5. FX constraints and cash flow pressure during execution
Projects that depend on the importation of goods or services; or contracts that are to be paid in foreign currency will require currency risk planning, supplier payment strategies, and resilient financial structuring on the part of the contractor.
6. Weak dispute resolution methods
Administrative contracts for public works still do not allow for the inclusion of arbitration clauses. These exclusions may lead to prolonged administrative appeals and subjective awards.
7. Reduced Public Spending
In the context of a macro‑fiscal crisis and the 2025 change in government, a reduction in public spending of approximately 30% is anticipated, implying a lower volume of procurement processes, stricter prioritization of essential projects, reprogramming, and heightened risks of delays in payments and approvals.
4) How do you ensure high levels of client satisfaction?
We combine technical advice with operational execution tailored to selection procedures and public contracts. We are familiar with and understand the new regulatory trends being created by the current administration regarding public procurement, which allows us to be prepared for each process (SICOES registration, queries, site visits, bid submission).

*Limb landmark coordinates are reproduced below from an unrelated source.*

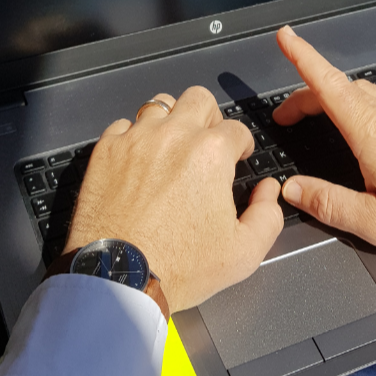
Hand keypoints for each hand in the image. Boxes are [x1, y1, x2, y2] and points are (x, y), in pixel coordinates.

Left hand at [63, 88, 283, 313]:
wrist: (119, 276)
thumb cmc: (177, 266)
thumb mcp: (244, 253)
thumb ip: (268, 215)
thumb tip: (268, 190)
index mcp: (211, 153)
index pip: (237, 129)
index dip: (241, 145)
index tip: (237, 157)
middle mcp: (174, 135)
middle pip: (199, 99)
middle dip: (209, 118)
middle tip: (207, 143)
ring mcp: (136, 139)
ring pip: (159, 104)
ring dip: (170, 120)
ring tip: (171, 146)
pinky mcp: (106, 150)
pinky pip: (123, 126)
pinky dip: (133, 137)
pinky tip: (137, 160)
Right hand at [272, 27, 375, 266]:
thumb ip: (329, 204)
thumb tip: (291, 189)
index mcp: (374, 133)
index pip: (327, 83)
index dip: (302, 56)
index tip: (285, 36)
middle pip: (340, 87)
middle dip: (307, 94)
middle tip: (287, 117)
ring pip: (364, 93)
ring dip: (335, 100)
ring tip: (319, 122)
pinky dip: (362, 107)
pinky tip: (364, 132)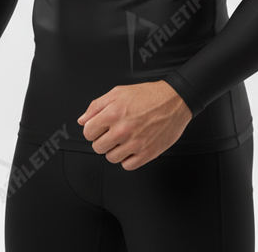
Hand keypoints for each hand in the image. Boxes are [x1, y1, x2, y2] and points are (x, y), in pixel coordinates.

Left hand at [77, 80, 191, 169]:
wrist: (175, 101)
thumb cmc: (148, 95)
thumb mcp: (118, 92)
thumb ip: (96, 106)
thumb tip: (82, 120)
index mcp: (113, 113)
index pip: (88, 132)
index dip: (93, 129)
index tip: (100, 127)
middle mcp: (122, 130)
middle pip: (97, 147)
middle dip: (103, 139)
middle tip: (113, 132)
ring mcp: (135, 144)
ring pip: (111, 158)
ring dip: (115, 149)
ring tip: (125, 138)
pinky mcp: (147, 154)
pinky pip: (127, 165)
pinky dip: (128, 158)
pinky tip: (133, 146)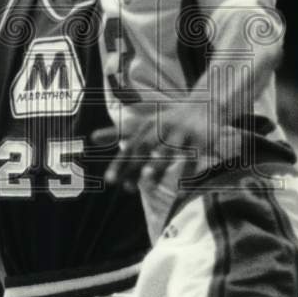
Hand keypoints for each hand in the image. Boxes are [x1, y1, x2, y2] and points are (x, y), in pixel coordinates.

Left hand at [100, 108, 240, 195]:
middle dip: (135, 165)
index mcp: (148, 126)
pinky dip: (188, 174)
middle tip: (123, 185)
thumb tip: (92, 137)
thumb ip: (119, 132)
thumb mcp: (144, 123)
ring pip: (168, 150)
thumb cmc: (168, 119)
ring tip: (147, 177)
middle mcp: (163, 128)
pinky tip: (181, 191)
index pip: (130, 146)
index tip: (110, 180)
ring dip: (158, 163)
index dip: (119, 163)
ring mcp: (182, 133)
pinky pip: (194, 159)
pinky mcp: (200, 139)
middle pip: (146, 148)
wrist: (204, 105)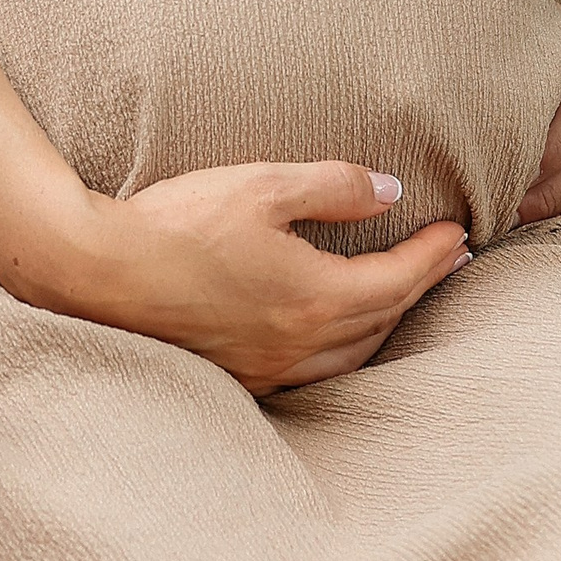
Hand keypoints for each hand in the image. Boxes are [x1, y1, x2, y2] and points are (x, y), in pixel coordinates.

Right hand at [58, 160, 470, 395]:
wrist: (101, 274)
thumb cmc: (180, 224)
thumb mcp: (262, 185)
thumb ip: (334, 186)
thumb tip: (389, 192)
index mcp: (317, 297)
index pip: (398, 278)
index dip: (435, 255)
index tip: (459, 234)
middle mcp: (302, 343)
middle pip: (384, 319)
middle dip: (421, 286)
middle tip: (449, 261)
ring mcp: (270, 366)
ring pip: (354, 354)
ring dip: (388, 323)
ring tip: (403, 296)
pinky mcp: (241, 375)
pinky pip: (316, 372)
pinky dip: (345, 350)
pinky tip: (337, 335)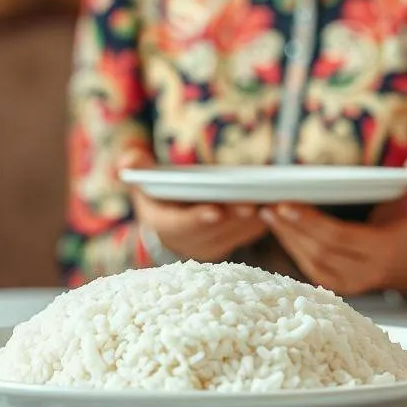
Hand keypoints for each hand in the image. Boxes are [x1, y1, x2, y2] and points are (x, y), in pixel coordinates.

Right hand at [120, 151, 268, 262]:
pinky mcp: (230, 244)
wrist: (169, 217)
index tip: (214, 209)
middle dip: (233, 217)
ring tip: (269, 199)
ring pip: (235, 235)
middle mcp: (186, 243)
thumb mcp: (143, 177)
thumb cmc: (158, 191)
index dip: (196, 219)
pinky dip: (262, 220)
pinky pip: (248, 234)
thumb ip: (137, 167)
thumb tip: (128, 160)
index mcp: (163, 226)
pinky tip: (278, 204)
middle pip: (213, 233)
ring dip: (252, 220)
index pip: (179, 226)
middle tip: (252, 202)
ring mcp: (210, 247)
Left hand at [259, 155, 406, 299]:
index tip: (286, 203)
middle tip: (268, 204)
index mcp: (386, 249)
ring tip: (266, 212)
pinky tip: (277, 227)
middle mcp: (368, 272)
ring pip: (311, 261)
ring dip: (286, 237)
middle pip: (321, 251)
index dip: (311, 223)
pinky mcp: (337, 285)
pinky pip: (309, 267)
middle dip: (291, 227)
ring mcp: (351, 283)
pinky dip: (292, 247)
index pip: (341, 238)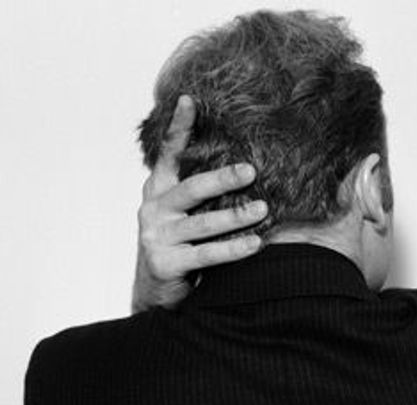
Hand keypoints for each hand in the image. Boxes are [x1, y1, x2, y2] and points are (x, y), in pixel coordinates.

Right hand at [132, 95, 268, 312]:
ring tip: (262, 209)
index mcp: (157, 190)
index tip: (190, 100)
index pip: (168, 154)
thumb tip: (245, 166)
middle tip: (251, 171)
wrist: (156, 293)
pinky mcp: (165, 262)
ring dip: (235, 216)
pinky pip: (206, 253)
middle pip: (191, 188)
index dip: (178, 127)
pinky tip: (254, 243)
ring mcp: (156, 236)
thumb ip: (199, 192)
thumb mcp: (182, 215)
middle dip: (223, 178)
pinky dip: (232, 249)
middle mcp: (153, 209)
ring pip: (202, 222)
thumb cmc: (178, 247)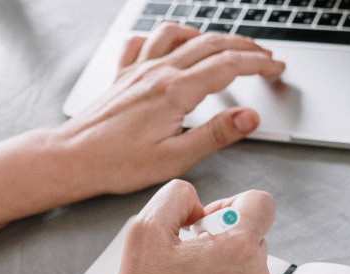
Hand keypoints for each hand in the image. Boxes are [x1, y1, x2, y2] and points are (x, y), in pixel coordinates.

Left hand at [53, 24, 285, 194]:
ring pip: (178, 35)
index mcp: (174, 91)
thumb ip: (215, 134)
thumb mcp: (175, 158)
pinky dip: (162, 37)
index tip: (276, 68)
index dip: (258, 64)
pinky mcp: (122, 76)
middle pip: (210, 44)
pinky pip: (142, 42)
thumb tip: (250, 116)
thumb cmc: (117, 163)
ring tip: (224, 45)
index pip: (228, 65)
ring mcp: (137, 70)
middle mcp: (156, 72)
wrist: (73, 158)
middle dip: (243, 47)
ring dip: (206, 35)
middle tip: (264, 57)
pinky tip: (168, 45)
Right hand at [107, 180, 274, 273]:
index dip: (232, 203)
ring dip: (222, 269)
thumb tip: (193, 200)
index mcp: (235, 249)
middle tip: (188, 256)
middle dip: (221, 239)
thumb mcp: (144, 232)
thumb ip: (175, 198)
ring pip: (248, 269)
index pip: (261, 203)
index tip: (208, 221)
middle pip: (252, 237)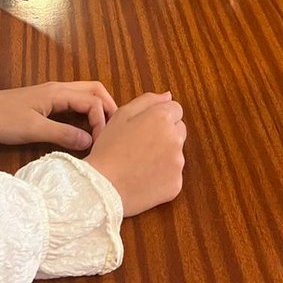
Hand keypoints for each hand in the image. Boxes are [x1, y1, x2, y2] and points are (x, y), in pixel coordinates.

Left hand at [0, 81, 116, 150]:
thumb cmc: (5, 120)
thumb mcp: (33, 130)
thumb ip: (62, 135)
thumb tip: (90, 141)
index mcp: (58, 93)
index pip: (92, 100)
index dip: (101, 119)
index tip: (100, 142)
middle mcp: (59, 89)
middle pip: (93, 90)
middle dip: (107, 107)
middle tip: (113, 130)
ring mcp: (53, 94)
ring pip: (85, 95)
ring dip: (97, 108)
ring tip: (104, 130)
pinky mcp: (47, 101)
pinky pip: (74, 102)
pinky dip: (86, 111)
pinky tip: (86, 127)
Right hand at [86, 92, 186, 215]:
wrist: (104, 186)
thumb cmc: (110, 148)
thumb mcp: (122, 114)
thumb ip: (148, 100)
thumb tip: (168, 96)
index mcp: (162, 118)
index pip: (175, 109)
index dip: (159, 116)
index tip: (145, 126)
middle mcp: (175, 138)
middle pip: (179, 129)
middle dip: (165, 132)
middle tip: (141, 143)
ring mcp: (178, 163)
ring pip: (176, 152)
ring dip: (165, 153)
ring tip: (140, 161)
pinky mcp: (176, 184)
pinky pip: (173, 173)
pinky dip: (163, 174)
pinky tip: (144, 176)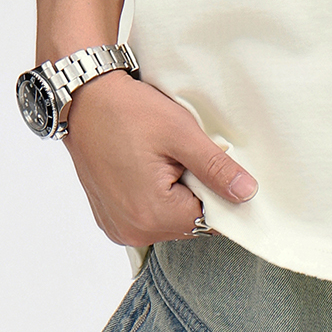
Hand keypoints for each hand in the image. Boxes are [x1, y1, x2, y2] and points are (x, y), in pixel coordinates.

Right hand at [61, 69, 257, 247]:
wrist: (84, 100)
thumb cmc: (129, 112)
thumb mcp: (181, 134)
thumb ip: (216, 168)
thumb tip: (247, 194)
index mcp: (152, 216)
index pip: (209, 219)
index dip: (217, 190)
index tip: (208, 163)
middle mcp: (132, 231)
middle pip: (187, 222)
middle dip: (195, 192)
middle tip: (182, 156)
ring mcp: (117, 227)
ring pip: (168, 220)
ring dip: (175, 195)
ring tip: (162, 160)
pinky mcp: (109, 218)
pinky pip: (146, 216)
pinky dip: (154, 197)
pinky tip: (147, 168)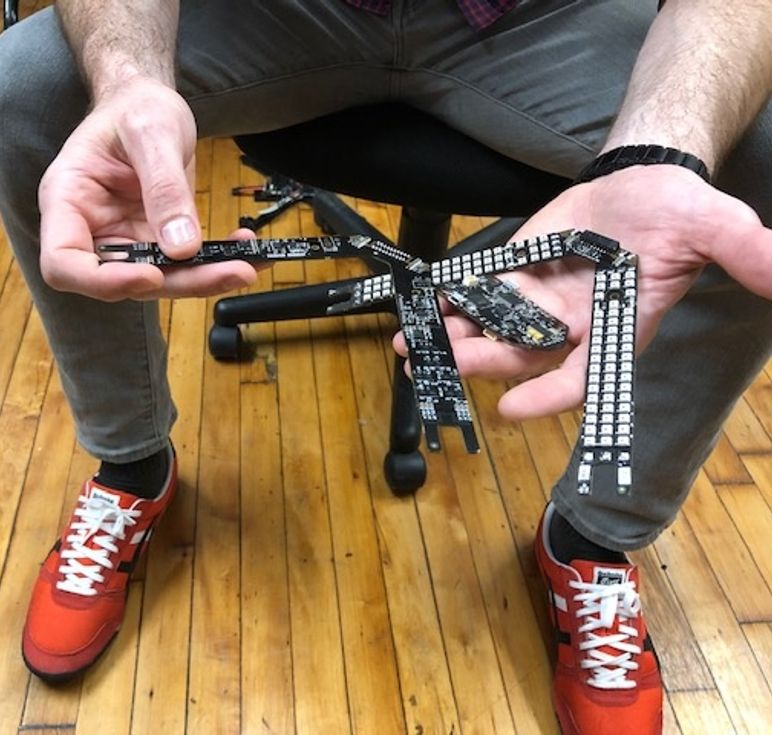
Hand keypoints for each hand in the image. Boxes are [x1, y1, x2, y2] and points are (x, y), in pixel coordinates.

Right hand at [36, 77, 256, 300]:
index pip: (64, 264)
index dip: (103, 281)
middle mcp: (90, 230)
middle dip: (176, 283)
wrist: (147, 104)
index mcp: (67, 201)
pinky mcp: (153, 243)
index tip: (151, 274)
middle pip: (120, 282)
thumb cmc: (134, 108)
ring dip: (203, 279)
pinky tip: (244, 251)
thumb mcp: (151, 132)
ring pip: (157, 281)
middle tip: (229, 272)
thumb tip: (181, 246)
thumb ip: (164, 188)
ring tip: (245, 266)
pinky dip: (214, 263)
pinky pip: (181, 266)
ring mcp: (123, 240)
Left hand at [394, 165, 771, 419]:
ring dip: (451, 339)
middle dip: (479, 363)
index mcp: (616, 330)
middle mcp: (572, 327)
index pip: (581, 377)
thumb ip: (744, 252)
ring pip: (490, 332)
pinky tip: (419, 309)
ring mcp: (539, 303)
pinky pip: (478, 295)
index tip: (512, 409)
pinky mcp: (515, 274)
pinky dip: (449, 302)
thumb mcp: (716, 228)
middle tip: (439, 364)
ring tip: (410, 345)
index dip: (548, 397)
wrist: (644, 182)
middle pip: (520, 357)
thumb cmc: (679, 212)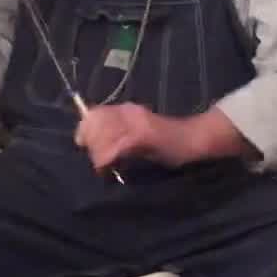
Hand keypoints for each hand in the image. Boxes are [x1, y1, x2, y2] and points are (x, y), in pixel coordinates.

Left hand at [74, 103, 194, 172]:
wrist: (194, 139)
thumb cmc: (167, 142)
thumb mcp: (137, 134)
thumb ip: (117, 135)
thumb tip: (92, 142)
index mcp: (126, 109)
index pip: (94, 113)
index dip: (84, 129)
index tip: (82, 144)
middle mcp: (128, 111)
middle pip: (94, 123)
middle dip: (90, 144)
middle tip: (97, 160)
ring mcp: (135, 122)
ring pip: (102, 135)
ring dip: (98, 153)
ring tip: (103, 166)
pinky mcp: (143, 135)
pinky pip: (116, 146)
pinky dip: (107, 158)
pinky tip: (107, 167)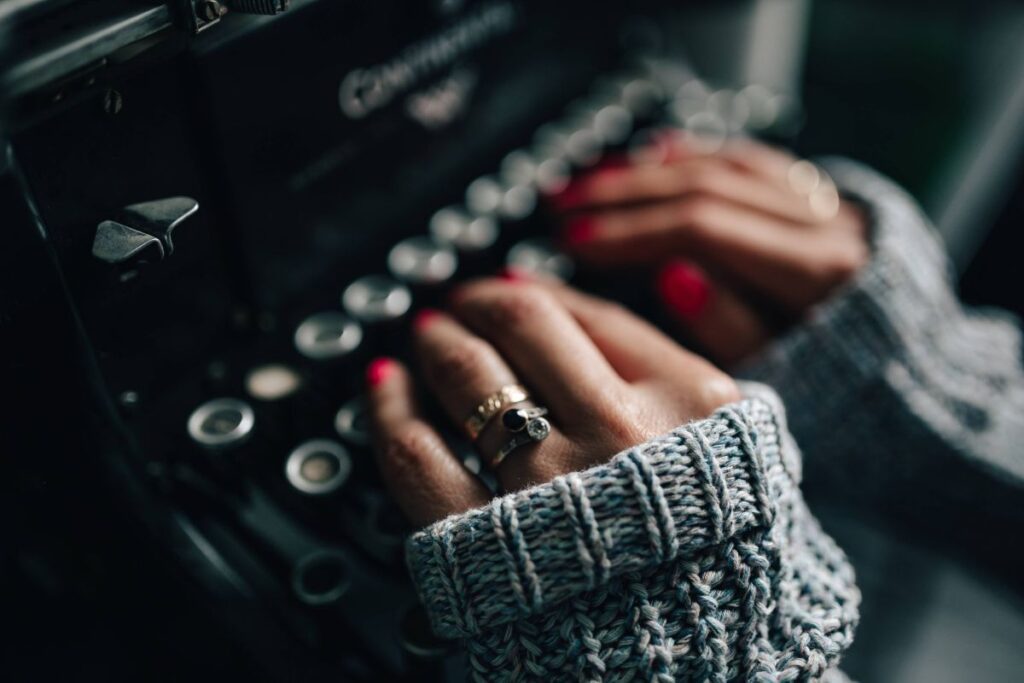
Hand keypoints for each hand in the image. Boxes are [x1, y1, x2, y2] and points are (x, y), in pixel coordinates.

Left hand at [365, 276, 739, 527]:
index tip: (507, 289)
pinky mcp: (491, 541)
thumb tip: (590, 308)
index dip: (532, 292)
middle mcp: (622, 433)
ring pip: (469, 376)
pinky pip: (418, 453)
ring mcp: (554, 486)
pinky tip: (384, 385)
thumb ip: (686, 381)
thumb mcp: (744, 455)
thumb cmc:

During the contracting phase, our experience allows us to be able to foretell requirements not specifically included in the applicable regulation or contracting documents.
Finally, we prioritize predictability through alerts on regulatory changes and the entity’s criteria, and we document comprehensive support for audits and governmental control. We measure our client satisfaction by awards obtained, sanction‑free execution of works, and timely recovery of payments and guarantees.
5) What technological advances are transforming practice and how can clients benefit?
Standardized processes in SICOES and the use of electronic signatures and digital files have improved publicity, traceability, and timelines in procurement. Document management and automation tools enable consistent bid preparation aligned with the bidding documents, control over the validity of guarantees and qualifications, and monitoring of execution milestones with digital evidence. Data analytics on published procedures help shape pricing strategies and risk assessments. For clients, this translates into more competitive bids, fewer formal errors, real‑time visibility on process status, and an auditable repository for responding to observations, audits, and social oversight.